Kaim Mavric: Stimmt, es muss ein Miteinander sein. Unser Unternehmen hat ja im vergangenen Jahr beim Wettbewerb „Die Goldene Hand“ den Azubi-Preis gewonnen. Für meine Kollegen und mich war es eine tolle Motivation, als man uns gefragt hat, ob wir am Wettbewerb teilnehmen möchten. Diese Erfahrung hat uns sehr geprägt, weil wir selbst erlebt haben, was alles möglich ist, um einen Arbeitsplatz sicher zu gestalten.

Das Porträt zeigt Kaim Mavric von TE Connectivity, Teilnehmer der Gesprächsrunde zum Arbeitsschutz für Azubis.

Arbeitsschutz aktiv mitgestalten prägt uns sehr.

Kaim MavricTE Connectivity, Ottobrunn, 2018 Ausbildung als Verfahrensmechaniker für Kunststoff- und Kautschuktechnik, seit 2021 Verfahrensmechaniker im Bereich Spritzguss Fertigung

Anna-Lena Pallmer: Einbeziehen und sich regelmäßig austauschen sind ganz wichtig. Vor allem der reale Austausch, nicht der digitale. Das ist zu anonym, da tauchen viele ab. Wenn wir Jugend- und Auszubildendenvertreterinnen und -vertreter in unsere Werke gehen, kommen Gespräche ganz anders zustande.

Kaim Mavric: Das finde ich auch. Klar, wir jungen Leute sind in den sozialen Medien unterwegs und Präventionsthemen digital aufzubereiten ist sinnvoll. Aber klassische Seminare, im Kreis sitzen, sich in die Augen schauen, das ist viel intensiver, da bleibt viel mehr hängen.

Anna-Lena Pallmer: Gut wären Gesundheitsseminare nur für Auszubildende. Die gibt es bisher kaum. Die Kritik an den bisherigen Seminaren ist meistens: Da hocke ich doch nur mit alten Leuten zusammen, vor allem abends. Es ist schwierig, die Auszubildenden dafür zu motivieren.

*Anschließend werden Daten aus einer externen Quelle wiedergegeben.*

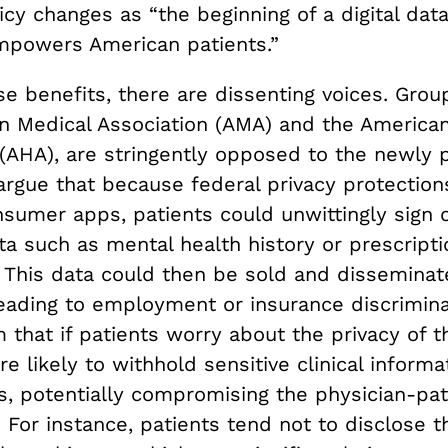
cy changes as “the beginning of a digital data
empowers American patients.”
e benefits, there are dissenting voices. Grou
n Medical Association (AMA) and the American
 (AHA), are stringently opposed to the newly
argue that because federal privacy protection
nsumer apps, patients could unwittingly sign 
ta such as mental health history or prescript
. This data could then be sold and disseminat
leading to employment or insurance discrimina
 that if patients worry about the privacy of th
e likely to withhold sensitive clinical inform
s, potentially compromising the physician-pat
. For instance, patients tend not to disclose t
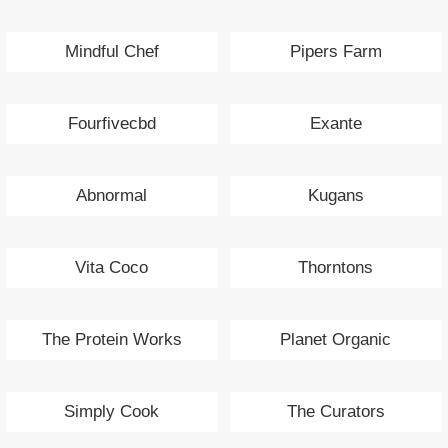
Mindful Chef
Pipers Farm
Fourfivecbd
Exante
Abnormal
Kugans
Vita Coco
Thorntons
The Protein Works
Planet Organic
Simply Cook
The Curators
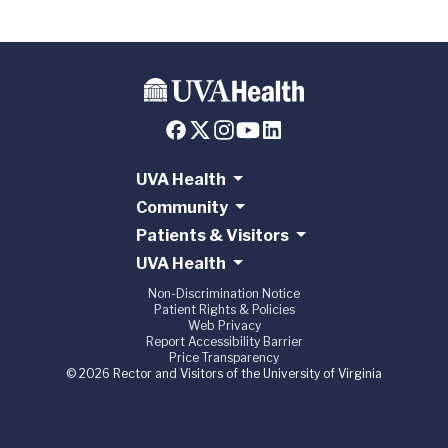
UVA Health
Community
Patients & Visitors
UVA Health
Non-Discrimination Notice
Patient Rights & Policies
Web Privacy
Report Accessibility Barrier
Price Transparency
© 2026 Rector and Visitors of the University of Virginia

Dr. John Bötticher: Ich erlebe auch ständig, dass der persönliche Kontakt das A und O ist. Die Pandemie zeigt das erschreckend deutlich. Viele junge Menschen fühlen sich momentan allein gelassen. Sie müssen eine Gemeinschaft erleben und als Team etwas entwickeln, sonst bekommen wir keine Nachwuchskräfte, die achtsam handeln und andere dazu anleiten.

Anna-Lena Pallmer: Das darf aber nicht am Geld scheitern, weder bei großen noch kleinen Unternehmen.

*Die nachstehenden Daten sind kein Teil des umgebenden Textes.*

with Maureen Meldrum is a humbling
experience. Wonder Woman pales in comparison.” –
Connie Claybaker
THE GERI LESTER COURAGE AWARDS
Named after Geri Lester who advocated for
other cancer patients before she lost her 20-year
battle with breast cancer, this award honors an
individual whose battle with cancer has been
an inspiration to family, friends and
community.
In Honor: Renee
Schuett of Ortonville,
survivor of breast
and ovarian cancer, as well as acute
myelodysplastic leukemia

Ergin Sakarya: Wir organisieren regelmäßig Sicherheitstage mit anderen Firmen und besuchen uns gegenseitig, um zu vergleichen, wo wir stehen und was wir voneinander lernen können. Für die Auszubildenden ist das ein Riesenevent. Sie helfen, diese Tage zu organisieren, und können sich mit jungen Leuten aus diesen Unternehmen austauschen.

Das Bild zeigt ein Porträt von Ergin Sakarya von TE Connectivity, Teilnehmer der Gesprächsrunde zum Arbeitsschutz für Azubis.

Alle Führungskräfte sollten das gleiche Verständnis für Auszubildende haben.

Ergin SakaryaWerkleiter und Geschäftsführer bei TE Connectivity am Standort Ottobrunn, 2014 angefangen als HSE-Manager

Dr. John Bötticher: Besonders für kleine Unternehmen eröffnen sich momentan große Chancen. Denn für viele junge Leute ist das persönliche Wohlbefinden in den vergangenen Jahren sehr wichtig geworden. Die eigene Familie, Freunde – das alles zählt wieder mehr, erst recht in Zeiten von Corona. Kleine Betriebe können punkten, wenn sie erkennen, welchen Wert die persönliche Nähe in einem familiären Betrieb hat. Wer sich darum kümmert, dass Azubis gesund bleiben und sich wohlfühlen, bindet seine Fachkräfte langfristig ans Unternehmen.